• _Records for the exercise_:

====

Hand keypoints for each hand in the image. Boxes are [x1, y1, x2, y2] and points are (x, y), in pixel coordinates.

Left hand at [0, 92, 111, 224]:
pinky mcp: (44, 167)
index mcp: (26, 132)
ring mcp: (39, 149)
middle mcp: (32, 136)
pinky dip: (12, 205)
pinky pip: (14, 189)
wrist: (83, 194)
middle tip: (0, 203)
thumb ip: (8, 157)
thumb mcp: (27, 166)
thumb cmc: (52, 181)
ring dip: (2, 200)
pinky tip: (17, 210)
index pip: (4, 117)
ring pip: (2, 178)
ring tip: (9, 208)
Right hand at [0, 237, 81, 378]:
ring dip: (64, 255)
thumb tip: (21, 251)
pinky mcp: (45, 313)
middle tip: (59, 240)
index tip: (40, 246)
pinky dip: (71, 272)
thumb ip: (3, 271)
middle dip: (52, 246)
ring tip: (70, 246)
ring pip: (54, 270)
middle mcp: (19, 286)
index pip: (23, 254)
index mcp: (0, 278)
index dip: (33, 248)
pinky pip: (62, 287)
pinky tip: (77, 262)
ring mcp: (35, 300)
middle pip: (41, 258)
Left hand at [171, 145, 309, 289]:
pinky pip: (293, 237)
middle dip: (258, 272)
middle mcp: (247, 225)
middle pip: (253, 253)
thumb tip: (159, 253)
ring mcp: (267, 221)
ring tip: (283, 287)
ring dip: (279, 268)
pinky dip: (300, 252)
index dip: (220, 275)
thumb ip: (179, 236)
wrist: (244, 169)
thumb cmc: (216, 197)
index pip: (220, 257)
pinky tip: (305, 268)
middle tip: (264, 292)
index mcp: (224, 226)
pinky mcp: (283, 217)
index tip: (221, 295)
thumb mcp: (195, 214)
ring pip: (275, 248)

====

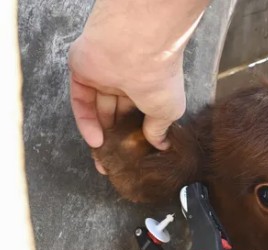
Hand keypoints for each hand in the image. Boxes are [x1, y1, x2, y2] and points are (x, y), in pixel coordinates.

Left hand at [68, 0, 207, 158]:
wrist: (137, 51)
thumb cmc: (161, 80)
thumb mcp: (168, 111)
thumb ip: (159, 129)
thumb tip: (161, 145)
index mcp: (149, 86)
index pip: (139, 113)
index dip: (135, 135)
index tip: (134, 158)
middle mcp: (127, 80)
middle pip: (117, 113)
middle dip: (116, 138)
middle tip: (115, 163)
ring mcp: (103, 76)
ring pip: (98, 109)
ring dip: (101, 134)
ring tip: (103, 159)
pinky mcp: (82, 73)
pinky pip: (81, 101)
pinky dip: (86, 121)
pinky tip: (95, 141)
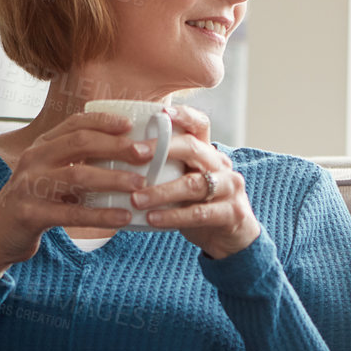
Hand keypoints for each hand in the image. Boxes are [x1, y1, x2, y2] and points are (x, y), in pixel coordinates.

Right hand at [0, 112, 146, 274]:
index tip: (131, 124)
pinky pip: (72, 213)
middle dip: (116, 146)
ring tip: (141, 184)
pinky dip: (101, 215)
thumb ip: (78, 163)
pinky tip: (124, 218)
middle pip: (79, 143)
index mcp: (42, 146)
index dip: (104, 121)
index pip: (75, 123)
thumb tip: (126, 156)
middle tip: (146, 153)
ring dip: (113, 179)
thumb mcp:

====

• _Work instructions_: Using the records above, print exactly the run of lines that starts with the line with "pinky dip: (86, 121)" and goes on through the line with "index pip: (75, 123)", pictures excluded.

• _Exercise solution_:
pinky dip: (86, 121)
pinky tip: (95, 141)
Hand keypoints for each hand in the image. Boxes are [x1, y1, x2, y2] and points are (x, y), in pixel coordinates.

Right hand at [0, 112, 146, 274]:
index tip: (131, 124)
pinky pip: (72, 213)
middle dip: (116, 146)
ring tip: (141, 184)
pinky dip: (101, 215)
thumb ip: (78, 163)
pinky tip: (124, 218)
middle pip: (79, 143)
index mcp: (42, 146)
index dip: (104, 121)
index pip: (75, 123)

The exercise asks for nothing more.